The Minnesota State Patrol will be going to some unusual lengths Thursday to ticket drivers for using their cellphones.

As part of statewide campaign to draw attention to the dangers of distracted driving, troopers in the metro area will be riding on school buses and in semitrailer trucks looking for motorists whose shoulders are hunched and whose fingers appear to be scrolling or typing, two telltale signs of drivers using their phones illegally.

Minneapolis police and officers from more than 400 agencies statewide also will be on the lookout during Thursday's crackdown, which coincides with National Distracted Driving Awareness Month.

"Nobody's last words should be LOL or OMG," said Donna Berger of the Minnesota Department of Public Safety's Office of Traffic Safety.

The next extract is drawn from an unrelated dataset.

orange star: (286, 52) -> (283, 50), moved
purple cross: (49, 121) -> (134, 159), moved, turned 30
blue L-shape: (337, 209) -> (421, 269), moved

The patrol handed out 1,728 citations to drivers for texting last year, according to the Minnesota Department of Public Safety. But to do so, officers must be able see a motorist engaged in that activity. That's why officers will be on buses and trucks: They can get a better look from a raised vantage point, said Sgt. Paul Davis of the State Patrol.

"They [drivers] hide it because they are not supposed to be doing that," Davis said. "This gives us a different perspective to see what is going on inside that car."

Drivers caught texting will be stopped by officers working with those in the buses and trucks.

Drivers caught in the act

On Wednesday, Davis took members of the media on a preview bus ride on I-394 and Hwy. 55. In just a few minutes, cameras caught drivers texting, allegedly reading e-mail or fiddling with other electronic devices or the radio.

Composing or reading e-mails is illegal. It is not illegal to answer a phone or talk on the phone but it is highly discouraged by police.

A recent study by the National Highway Traffic Safety Administration found that nearly 50 percent of drivers answer their phones while driving, 25 percent make calls while behind the wheel and 14 percent compose or read text messages or e-mails. Among teen drivers, that figure jumps to 40 percent.

A study out of the University of Utah said drivers who are on the phone have reduced reaction times, much like alcohol-impaired drivers.

Distracted driving, defined as any behavior that takes a drivers' focus off the road, isn't just limited to cellphone use. A recent study done in cooperation with the Insurance Institute for Highway Safety found that the leading cause of driver distraction is daydreaming. The survey also found eating, smoking, reaching for navigational devices and interacting with pets or other passengers were leading distractions.

Distracted driving prompts crashes that cause nine deaths and 1,060 injuries each day in the United States, according to the Center for Disease Control and Prevention.

"Your life is at stake," Davis said. "It only takes a lapse in judgment and we have a crash."